[Text data extracted from pages]
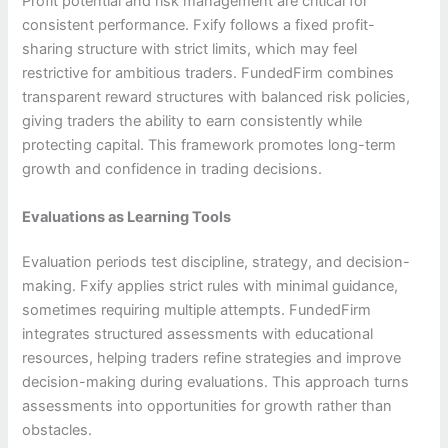
Profit potential and risk management are critical for
consistent performance. Fxify follows a fixed profit-
sharing structure with strict limits, which may feel
restrictive for ambitious traders. FundedFirm combines
transparent reward structures with balanced risk policies,
giving traders the ability to earn consistently while
protecting capital. This framework promotes long-term
growth and confidence in trading decisions.
Evaluations as Learning Tools
Evaluation periods test discipline, strategy, and decision-
making. Fxify applies strict rules with minimal guidance,
sometimes requiring multiple attempts. FundedFirm
integrates structured assessments with educational
resources, helping traders refine strategies and improve
decision-making during evaluations. This approach turns
assessments into opportunities for growth rather than
obstacles.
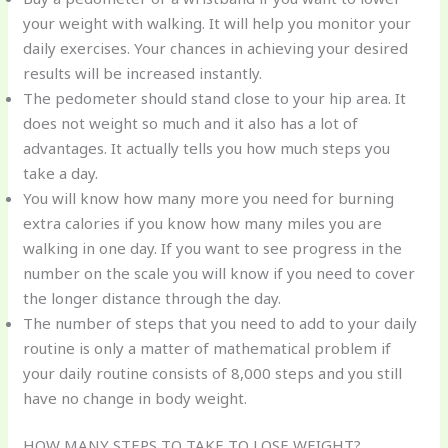
your weight with walking. It will help you monitor your
daily exercises. Your chances in achieving your desired
results will be increased instantly.
The pedometer should stand close to your hip area. It
does not weight so much and it also has a lot of
advantages. It actually tells you how much steps you
take a day.
You will know how many more you need for burning
extra calories if you know how many miles you are
walking in one day. If you want to see progress in the
number on the scale you will know if you need to cover
the longer distance through the day.
The number of steps that you need to add to your daily
routine is only a matter of mathematical problem if
your daily routine consists of 8,000 steps and you still
have no change in body weight.
HOW MANY STEPS TO TAKE TO LOSE WEIGHT?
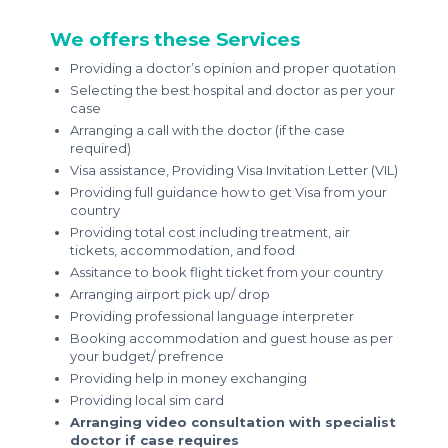
We offers these Services
Providing a doctor’s opinion and proper quotation
Selecting the best hospital and doctor as per your
case
Arranging a call with the doctor (if the case
required)
Visa assistance, Providing Visa Invitation Letter (VIL)
Providing full guidance how to get Visa from your
country
Providing total cost including treatment, air
tickets, accommodation, and food
Assitance to book flight ticket from your country
Arranging airport pick up/ drop
Providing professional language interpreter
Booking accommodation and guest house as per
your budget/ prefrence
Providing help in money exchanging
Providing local sim card
Arranging video consultation with specialist
doctor if case requires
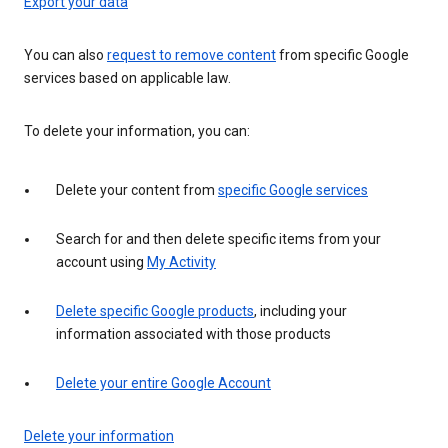
Export your data
You can also
request to remove content
from specific Google
services based on applicable law.
To delete your information, you can:
Delete your content from
specific Google services
Search for and then delete specific items from your
account using
My Activity
Delete specific Google products
, including your
information associated with those products
Delete your entire Google Account
Delete your information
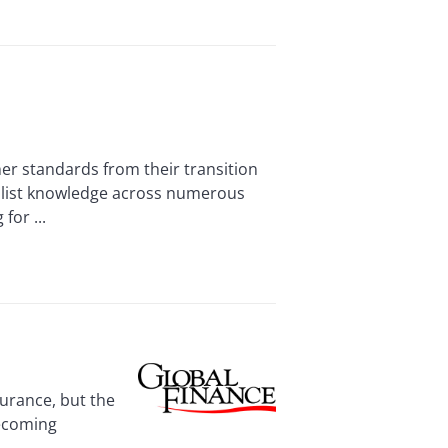
r standards from their transition
alist knowledge across numerous
for ...
urance, but the
becoming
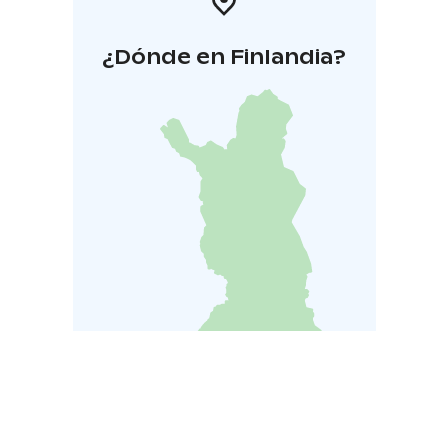
¿Dónde en Finlandia?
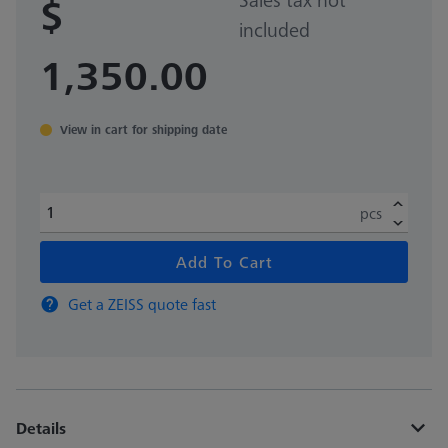
$
included
1,350.00
View in cart for shipping date
pcs
Add To Cart
Get a ZEISS quote fast
Details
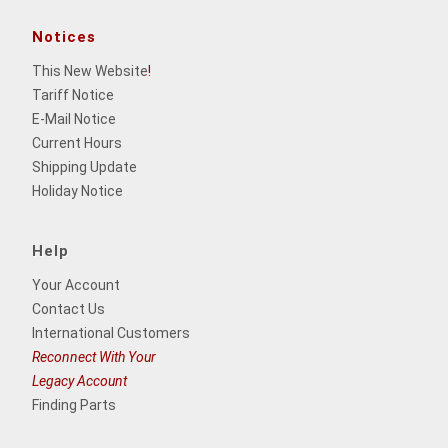
Notices
This New Website
!
Tariff Notice
E-Mail Notice
Current Hours
Shipping Update
Holiday Notice
Help
Your Account
Contact Us
International Customers
Reconnect With Your
Legacy Account
Finding Parts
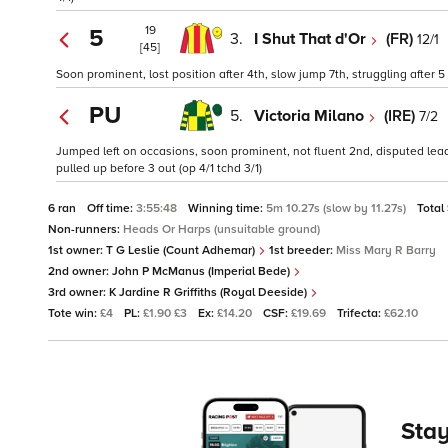
19
5
3.
I Shut That d'Or
(FR)
12/1
[45]
Soon prominent, lost position after 4th, slow jump 7th, struggling after 
PU
5.
Victoria Milano
(IRE)
7/2
Jumped left on occasions, soon prominent, not fluent 2nd, disputed lead 
pulled up before 3 out (op 4/1 tchd 3/1)
6 ran
Off time:
3:55:48
Winning time:
5m 10.27s (slow by 11.27s)
Total
Non-runners:
Heads Or Harps (unsuitable ground)
1st owner:
T G Leslie (Count Adhemar)
1st breeder:
Miss Mary R Barry
2nd owner:
John P McManus (Imperial Bede)
3rd owner:
K Jardine R Griffiths (Royal Deeside)
Tote win:
£4
PL:
£1.90 £3
Ex:
£14.20
CSF:
£19.69
Trifecta:
£62.10
Stay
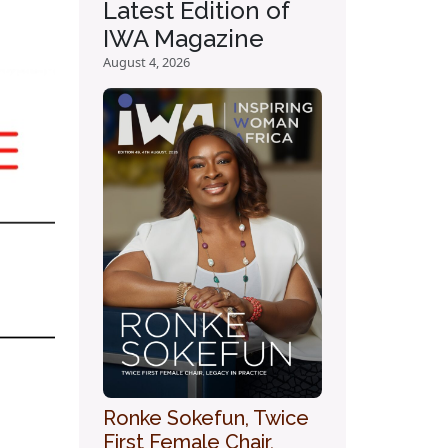
Latest Edition of
IWA Magazine
August 4, 2026
Ronke Sokefun, Twice
First Female Chair,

Task goal: Count the lines in the records above that contain the string "need", treating uppercase and lowercase as different. Give only the number.

Output of the task: 3